First take the House. Mike Johnson, a Republican from Louisiana and a Trump confidante, will remain Speaker, while Hakeem Jeffries, a New York Democrat, will remain the minority leader. But the real foreign policy action happens in the committees. The new House Foreign Affairs Committee chair is Brian Mast, a 44-year old veteran who lost both his legs and left index finger in an explosion in the war in Afghanistan. The ranking member on the committee will continue to be Gregory Meeks, a senior Democratic figure from New York who has good ties with India and an interest in building on the Mahatma Gandhi-Martin Luther King Jr legacy.
Mast, a Florida representative and Trump confidante, comes to the job with ruthless clarity of what his job entails. At a think tank event in DC last week, asked about the priorities he would bring to the job, Mast says the overall goal is judging every dollar and every diplomat on the metric of how it served American interests.
“Every single time I have a foreign delegation or a diplomat or an ambassador in my office, I have three questions on a board. Question one is what does America need from each country and the region? Question number two is what does that country or region want from the United States of America? And question three is does what America is providing get America what it needs? And if it doesn’t, we somehow spoke past each other. We didn’t have the conversation we needed to have. Or in part, we are being played for suckers. And I won’t speak for President Trump but he doesn’t believe in America being played for a sucker,” Mast said
But another shift that has happened in HFAC is the split of the Indo-Pacific subcommittee into the East Asia/Pacific subcommittee and the South and Central Asia subcommittee. The SCA subcommittee, which will deal with India, will be chaired by Bill Huizenga, a Republican from Michigan, and the ranking member of the subcommittee, will be Sydney Kamlager-Dove, a Democratic representative from California. Asked whether this split represented a dilution of the commitment to working on Indo-Pacific as a whole, people familiar with the decision said that it was born out of a desire to be consistent with how the State Department’s bureaus are structured.

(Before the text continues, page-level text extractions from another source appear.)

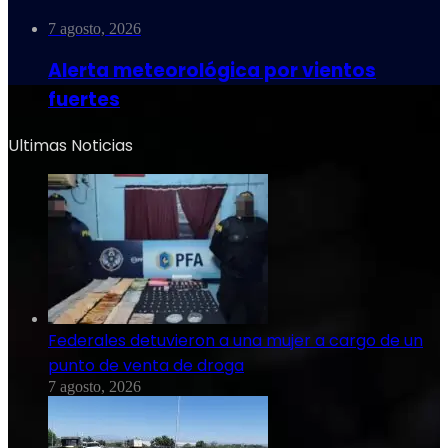
7 agosto, 2026
Alerta meteorológica por vientos
fuertes
Ultimas Noticias
Federales detuvieron a una mujer a cargo de un
punto de venta de droga
7 agosto, 2026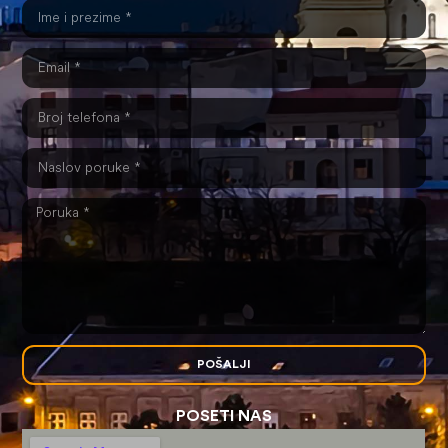
POŠALJI
POSETI NAS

A new “America First” US Congress awaits India
India will also have to closely engage with the House Armed Services Committee, where Mike Rogers, a Republican from Alabama, serves as chair, and Adam Smith, a Democrat from Washington state, is the ranking member.

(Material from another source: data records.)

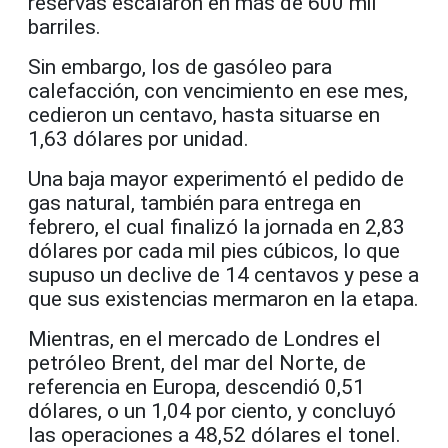
reservas escalaron en más de 600 mil
barriles.
Sin embargo, los de gasóleo para
calefacción, con vencimiento en ese mes,
cedieron un centavo, hasta situarse en
1,63 dólares por unidad.
Una baja mayor experimentó el pedido de
gas natural, también para entrega en
febrero, el cual finalizó la jornada en 2,83
dólares por cada mil pies cúbicos, lo que
supuso un declive de 14 centavos y pese a
que sus existencias mermaron en la etapa.
Mientras, en el mercado de Londres el
petróleo Brent, del mar del Norte, de
referencia en Europa, descendió 0,51
dólares, o un 1,04 por ciento, y concluyó
las operaciones a 48,52 dólares el tonel.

On the Senate side, India will have to deepen ties with John Thune, the new majority leader, as well as sustain with Chuck Schumer, the minority leader.
The big shift has happened in the Senate Foreign Relations Committee where Jim Risch, an Idaho Republican, has taken over as the chair. Risch is broadly supportive of the strategic relationship with India, but has concerns about India’s ties with Russia as well as issues regarding Christian rights and churches in India that will need to be managed. The ranking member is Jeanne Shaheen, a New Hampshire Democrat, who has had concerns about Indian democracy and the alleged assassination plot in New York. On the Senate Armed Services Committee side, India will need to deepen ties with Roger Wickers, Senator from Mississippi, while maintaining ties with Jack Reed, the ranking member.
Put it together and Indian diplomats in DC have their plates full as they revive old relationships and build new ones on Capitol Hill in a bid to align an America First Congress with an India First diplomatic mandate.